▶ TASKS FOR THIS EXERCISE:
• a. In the text on the golden garden spider, how long is the body of an adult male?
• b. Please sum up the text on the golden garden spider in two sentences.

A large spider of this type will be a female – she is ¾” to 1 1/8” in body length. An adult spider which is only ¼” to 3/8” long is a male. In our area, the climate should be warm enough for many female spiders to live several years (?). Males evidently die after mating, in their first year. Sometimes after a male dies, his female partner will eat his body.
Both males and females weave thick zigzags into their webs. The zigzags are called stabilimenta (the singular is stabilimentum), which implies they function to help stabilize the web’s structure, but that is only a theory. Another idea is that maybe the zigzag helps birds see the web better so they don’t destroy it by flying through it. Or does it somehow attract prey by its dramatic and noticeable appearance? Or maybe the zigzag draws attention away from the spider itself, serving as camouflage? Isn’t it amazing what biologists don't know yet?
After mating, a female will produce a papery looking web sac with hundreds of eggs in it (sometimes she will produce several of these sacs, attached to her web). Evidently she does not stray far from her own area during her lifetime.
This kind of spider doesn’t see well, but it is very sensitive to air currents and vibrations. It can easily tell when an insect (or even a small lizard) runs into its web and gets caught on the sticky cross strands. The spider often vibrates her web when an insect lands in it. She will wrap up the prey with more spider silk.
All types of spiders bite their prey, injecting a venom that paralyzes it and starts to break down its body tissues, making the prey easy to digest. But if a person gets bitten by a golden garden spider, it will not cause more harm than a bee sting. If you don’t try to touch the spider or mess with its web, it probably doesn’t know you are there. So leave it alone and let it catch insects.
Who eats these spiders? Lizards, wasps (especially mud daubers), some kinds of birds, and shrews, mostly.

[Saved entries]

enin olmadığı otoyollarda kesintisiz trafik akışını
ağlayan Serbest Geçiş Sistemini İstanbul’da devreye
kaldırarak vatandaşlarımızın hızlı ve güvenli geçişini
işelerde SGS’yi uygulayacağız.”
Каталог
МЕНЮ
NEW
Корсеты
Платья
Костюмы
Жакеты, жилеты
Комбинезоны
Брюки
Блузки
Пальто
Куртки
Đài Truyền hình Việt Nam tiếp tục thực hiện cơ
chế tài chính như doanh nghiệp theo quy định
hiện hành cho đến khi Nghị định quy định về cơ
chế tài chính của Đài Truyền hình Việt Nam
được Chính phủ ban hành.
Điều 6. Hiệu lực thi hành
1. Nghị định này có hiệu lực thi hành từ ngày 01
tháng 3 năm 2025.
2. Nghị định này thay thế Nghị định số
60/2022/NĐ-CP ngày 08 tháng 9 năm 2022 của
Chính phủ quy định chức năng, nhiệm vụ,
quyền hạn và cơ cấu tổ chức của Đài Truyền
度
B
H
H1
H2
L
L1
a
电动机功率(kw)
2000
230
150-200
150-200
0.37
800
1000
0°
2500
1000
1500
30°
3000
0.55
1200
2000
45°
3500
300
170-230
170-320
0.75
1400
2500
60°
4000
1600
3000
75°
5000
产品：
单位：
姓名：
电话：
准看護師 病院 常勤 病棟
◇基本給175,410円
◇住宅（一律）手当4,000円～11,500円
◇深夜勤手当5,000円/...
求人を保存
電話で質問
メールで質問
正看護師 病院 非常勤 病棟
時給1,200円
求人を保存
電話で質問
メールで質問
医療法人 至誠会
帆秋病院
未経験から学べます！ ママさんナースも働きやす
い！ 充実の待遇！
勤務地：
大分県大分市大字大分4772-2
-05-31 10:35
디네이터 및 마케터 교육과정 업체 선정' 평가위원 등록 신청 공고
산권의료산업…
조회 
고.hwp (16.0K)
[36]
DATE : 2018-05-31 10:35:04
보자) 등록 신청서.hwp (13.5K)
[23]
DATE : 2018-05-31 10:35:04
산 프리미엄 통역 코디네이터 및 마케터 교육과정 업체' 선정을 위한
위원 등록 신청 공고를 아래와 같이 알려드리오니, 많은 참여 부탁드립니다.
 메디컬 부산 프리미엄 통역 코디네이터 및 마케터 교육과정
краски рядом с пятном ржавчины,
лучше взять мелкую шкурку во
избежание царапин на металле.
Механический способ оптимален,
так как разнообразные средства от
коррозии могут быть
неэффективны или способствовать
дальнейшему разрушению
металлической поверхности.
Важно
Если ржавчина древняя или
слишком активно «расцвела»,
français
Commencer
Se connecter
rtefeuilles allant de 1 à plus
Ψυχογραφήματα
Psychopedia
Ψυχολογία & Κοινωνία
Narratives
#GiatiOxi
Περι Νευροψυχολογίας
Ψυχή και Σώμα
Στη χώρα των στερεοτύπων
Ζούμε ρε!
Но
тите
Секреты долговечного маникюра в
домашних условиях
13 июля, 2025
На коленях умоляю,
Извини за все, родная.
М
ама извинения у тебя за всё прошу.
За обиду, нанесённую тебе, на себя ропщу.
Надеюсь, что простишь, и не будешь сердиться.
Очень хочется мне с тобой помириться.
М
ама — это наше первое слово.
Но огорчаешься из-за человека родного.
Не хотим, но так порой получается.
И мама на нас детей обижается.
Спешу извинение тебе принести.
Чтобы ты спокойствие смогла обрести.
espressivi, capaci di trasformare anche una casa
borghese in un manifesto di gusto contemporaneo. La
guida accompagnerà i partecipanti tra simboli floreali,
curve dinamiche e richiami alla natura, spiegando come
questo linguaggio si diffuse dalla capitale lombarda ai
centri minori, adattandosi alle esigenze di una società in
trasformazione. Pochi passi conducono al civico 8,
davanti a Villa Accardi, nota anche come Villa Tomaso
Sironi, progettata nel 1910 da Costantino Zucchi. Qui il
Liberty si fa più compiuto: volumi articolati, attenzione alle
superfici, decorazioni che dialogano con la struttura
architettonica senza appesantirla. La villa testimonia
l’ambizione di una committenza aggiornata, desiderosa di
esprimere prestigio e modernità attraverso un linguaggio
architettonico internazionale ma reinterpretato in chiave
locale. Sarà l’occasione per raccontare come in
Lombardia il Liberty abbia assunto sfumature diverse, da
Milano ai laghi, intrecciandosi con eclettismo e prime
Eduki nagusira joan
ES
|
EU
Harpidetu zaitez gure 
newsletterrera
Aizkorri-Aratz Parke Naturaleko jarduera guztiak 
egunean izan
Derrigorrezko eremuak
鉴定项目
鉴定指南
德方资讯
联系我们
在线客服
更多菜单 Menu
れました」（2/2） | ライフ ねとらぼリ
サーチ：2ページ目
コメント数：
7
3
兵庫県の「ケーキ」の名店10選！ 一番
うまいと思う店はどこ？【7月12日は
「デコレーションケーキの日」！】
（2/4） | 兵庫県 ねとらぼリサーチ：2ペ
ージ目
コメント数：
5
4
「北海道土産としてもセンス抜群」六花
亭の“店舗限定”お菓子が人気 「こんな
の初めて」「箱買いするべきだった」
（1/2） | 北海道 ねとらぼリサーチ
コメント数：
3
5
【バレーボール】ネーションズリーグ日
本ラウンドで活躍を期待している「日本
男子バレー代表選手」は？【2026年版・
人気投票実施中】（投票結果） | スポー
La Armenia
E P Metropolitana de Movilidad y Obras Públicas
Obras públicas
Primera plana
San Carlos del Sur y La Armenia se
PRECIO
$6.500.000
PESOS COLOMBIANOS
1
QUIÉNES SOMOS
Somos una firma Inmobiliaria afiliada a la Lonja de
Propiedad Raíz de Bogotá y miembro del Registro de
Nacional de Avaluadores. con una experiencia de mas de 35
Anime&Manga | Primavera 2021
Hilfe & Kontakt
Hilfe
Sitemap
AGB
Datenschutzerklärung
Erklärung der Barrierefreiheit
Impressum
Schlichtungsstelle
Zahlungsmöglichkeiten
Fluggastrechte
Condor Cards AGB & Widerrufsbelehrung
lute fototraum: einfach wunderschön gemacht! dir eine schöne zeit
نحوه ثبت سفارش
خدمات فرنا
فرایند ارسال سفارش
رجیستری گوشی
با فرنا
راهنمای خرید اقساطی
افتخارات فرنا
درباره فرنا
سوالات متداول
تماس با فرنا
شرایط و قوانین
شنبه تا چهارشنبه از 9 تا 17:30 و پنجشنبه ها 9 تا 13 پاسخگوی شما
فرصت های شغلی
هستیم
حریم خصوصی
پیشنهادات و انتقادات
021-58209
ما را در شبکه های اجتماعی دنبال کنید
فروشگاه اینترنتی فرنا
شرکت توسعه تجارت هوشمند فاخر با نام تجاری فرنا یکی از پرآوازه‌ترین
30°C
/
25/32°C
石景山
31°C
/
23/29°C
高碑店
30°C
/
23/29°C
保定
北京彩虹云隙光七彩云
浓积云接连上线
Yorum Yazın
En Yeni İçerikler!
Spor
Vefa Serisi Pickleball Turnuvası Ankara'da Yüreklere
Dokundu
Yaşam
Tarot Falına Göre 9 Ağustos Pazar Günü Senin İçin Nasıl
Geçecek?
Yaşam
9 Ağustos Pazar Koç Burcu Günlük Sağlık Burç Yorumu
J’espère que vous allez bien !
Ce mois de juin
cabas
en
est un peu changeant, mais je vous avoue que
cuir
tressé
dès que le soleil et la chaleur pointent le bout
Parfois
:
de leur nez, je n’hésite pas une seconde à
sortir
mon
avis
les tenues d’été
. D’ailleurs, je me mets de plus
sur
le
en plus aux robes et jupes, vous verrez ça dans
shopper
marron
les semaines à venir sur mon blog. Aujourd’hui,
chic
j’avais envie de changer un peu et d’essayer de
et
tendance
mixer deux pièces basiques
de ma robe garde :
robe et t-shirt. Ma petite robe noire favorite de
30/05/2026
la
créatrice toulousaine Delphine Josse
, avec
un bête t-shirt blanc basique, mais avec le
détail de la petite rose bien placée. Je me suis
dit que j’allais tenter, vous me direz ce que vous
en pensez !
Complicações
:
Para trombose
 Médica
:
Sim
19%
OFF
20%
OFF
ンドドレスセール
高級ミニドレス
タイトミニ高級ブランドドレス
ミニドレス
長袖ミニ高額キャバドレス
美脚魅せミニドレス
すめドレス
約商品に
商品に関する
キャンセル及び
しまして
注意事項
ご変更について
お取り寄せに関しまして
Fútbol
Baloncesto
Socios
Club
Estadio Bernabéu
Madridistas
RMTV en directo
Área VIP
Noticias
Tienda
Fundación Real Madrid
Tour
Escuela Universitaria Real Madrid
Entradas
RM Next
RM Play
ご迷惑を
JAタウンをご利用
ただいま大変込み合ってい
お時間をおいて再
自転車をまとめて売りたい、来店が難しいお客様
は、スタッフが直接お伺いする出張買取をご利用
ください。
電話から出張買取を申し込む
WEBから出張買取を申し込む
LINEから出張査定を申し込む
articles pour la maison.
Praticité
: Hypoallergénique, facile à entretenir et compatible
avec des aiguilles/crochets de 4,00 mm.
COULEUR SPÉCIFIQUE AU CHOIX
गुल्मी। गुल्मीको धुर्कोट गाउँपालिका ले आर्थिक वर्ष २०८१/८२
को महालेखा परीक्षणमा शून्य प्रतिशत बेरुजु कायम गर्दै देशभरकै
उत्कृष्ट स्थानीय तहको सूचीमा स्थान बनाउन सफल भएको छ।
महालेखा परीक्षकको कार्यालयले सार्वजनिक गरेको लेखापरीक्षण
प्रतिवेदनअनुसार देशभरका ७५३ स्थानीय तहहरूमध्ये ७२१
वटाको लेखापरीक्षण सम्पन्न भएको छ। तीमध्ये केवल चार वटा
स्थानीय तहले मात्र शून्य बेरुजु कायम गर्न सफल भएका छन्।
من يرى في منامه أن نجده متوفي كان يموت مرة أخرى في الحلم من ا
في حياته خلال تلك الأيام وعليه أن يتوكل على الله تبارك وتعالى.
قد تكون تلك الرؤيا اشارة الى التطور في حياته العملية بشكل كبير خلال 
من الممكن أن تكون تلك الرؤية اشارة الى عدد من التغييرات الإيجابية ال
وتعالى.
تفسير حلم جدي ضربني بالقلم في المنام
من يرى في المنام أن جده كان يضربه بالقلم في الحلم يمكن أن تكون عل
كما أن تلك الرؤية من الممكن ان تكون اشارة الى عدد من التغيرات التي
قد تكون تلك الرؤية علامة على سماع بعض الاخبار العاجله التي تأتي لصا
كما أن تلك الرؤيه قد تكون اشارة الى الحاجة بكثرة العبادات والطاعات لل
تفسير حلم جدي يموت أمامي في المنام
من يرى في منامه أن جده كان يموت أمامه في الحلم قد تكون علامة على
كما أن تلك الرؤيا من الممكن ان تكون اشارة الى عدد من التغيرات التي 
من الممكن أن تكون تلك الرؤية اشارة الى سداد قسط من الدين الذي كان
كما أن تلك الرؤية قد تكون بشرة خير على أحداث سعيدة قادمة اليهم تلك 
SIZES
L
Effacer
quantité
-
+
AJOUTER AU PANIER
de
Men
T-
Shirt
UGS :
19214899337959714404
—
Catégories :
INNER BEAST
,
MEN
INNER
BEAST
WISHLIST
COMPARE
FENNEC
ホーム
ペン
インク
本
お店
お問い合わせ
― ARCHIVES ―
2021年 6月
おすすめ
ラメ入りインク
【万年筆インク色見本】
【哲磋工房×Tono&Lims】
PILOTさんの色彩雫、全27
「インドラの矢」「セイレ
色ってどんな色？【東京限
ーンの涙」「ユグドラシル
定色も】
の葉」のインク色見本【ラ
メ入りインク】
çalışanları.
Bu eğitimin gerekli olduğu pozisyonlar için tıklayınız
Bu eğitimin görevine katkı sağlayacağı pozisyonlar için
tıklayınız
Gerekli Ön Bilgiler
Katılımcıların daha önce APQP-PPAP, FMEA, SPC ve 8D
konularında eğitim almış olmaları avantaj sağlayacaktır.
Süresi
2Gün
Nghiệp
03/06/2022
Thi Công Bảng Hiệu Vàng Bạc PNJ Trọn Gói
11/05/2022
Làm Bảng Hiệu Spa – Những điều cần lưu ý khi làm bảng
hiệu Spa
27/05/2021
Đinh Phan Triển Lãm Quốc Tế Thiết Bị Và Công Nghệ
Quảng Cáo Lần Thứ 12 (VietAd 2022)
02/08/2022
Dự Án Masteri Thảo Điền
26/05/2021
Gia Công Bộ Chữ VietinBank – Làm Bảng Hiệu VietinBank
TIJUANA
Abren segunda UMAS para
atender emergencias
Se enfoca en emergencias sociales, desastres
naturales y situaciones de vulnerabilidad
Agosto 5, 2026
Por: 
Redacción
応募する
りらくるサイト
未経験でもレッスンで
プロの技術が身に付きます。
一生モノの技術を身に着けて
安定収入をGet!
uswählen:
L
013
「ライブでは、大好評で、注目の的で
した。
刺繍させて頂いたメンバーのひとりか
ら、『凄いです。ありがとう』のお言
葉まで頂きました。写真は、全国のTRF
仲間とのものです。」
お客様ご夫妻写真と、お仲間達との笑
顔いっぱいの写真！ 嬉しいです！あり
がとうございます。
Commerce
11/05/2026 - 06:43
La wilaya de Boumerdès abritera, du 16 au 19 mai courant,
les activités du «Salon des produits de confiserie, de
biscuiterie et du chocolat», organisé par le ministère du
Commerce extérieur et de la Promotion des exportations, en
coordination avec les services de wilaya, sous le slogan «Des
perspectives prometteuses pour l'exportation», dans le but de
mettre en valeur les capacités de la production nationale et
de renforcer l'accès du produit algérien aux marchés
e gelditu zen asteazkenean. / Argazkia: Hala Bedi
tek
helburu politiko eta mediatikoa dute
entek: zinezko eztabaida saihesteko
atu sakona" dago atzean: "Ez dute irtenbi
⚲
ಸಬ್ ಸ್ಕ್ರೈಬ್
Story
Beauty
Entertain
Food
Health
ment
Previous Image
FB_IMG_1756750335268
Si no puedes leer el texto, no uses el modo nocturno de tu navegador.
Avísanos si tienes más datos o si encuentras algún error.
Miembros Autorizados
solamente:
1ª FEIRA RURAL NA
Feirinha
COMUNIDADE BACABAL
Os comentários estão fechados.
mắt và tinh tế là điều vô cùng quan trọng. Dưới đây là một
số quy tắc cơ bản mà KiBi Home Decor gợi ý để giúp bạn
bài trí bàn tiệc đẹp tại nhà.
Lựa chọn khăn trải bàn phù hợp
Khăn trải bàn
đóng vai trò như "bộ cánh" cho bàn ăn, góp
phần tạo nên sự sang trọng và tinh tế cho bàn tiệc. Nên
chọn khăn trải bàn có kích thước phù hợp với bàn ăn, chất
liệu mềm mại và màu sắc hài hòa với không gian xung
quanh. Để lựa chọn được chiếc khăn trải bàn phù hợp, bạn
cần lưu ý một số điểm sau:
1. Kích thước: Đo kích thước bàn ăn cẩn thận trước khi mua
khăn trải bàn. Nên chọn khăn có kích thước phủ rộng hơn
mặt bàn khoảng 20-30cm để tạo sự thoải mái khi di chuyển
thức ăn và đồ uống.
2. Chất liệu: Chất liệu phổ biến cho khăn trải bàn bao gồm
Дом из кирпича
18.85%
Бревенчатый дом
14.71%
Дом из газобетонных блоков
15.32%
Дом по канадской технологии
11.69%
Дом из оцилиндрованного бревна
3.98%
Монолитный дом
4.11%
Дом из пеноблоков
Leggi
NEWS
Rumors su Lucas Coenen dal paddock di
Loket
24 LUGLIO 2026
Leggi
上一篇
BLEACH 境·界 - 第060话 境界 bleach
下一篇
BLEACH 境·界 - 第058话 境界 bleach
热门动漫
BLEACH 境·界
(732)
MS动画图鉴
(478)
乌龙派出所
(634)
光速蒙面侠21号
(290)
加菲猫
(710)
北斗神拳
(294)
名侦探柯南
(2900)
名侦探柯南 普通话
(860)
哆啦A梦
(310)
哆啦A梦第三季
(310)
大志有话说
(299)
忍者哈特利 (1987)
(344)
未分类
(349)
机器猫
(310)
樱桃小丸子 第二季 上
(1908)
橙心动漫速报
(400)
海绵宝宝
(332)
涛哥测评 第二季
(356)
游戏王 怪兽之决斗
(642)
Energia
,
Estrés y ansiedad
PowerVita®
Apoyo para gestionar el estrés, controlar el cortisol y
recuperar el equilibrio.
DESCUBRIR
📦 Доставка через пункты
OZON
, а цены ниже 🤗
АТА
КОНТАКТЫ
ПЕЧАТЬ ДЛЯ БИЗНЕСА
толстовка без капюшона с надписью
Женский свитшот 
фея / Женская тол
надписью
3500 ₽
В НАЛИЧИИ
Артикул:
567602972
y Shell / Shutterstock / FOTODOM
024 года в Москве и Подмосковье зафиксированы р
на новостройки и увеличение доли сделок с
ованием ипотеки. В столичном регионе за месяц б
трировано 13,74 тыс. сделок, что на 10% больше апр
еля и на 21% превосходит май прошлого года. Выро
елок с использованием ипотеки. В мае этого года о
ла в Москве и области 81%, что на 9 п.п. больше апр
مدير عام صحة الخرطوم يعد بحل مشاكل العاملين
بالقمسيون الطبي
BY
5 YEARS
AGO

▶ EXPECTED RESULTS:
• a. ¼” to 3/8” long.

• b. Females are much larger than males and may live several years, while males evidently die after mating in their first year, and both sexes weave thick zigzags called stabilimenta into their webs for reasons biologists still debate. The spider senses prey through vibrations and paralyzes it with venom, yet its bite harms a person no more than a bee sting, and it is eaten mostly by lizards, wasps, some birds and shrews.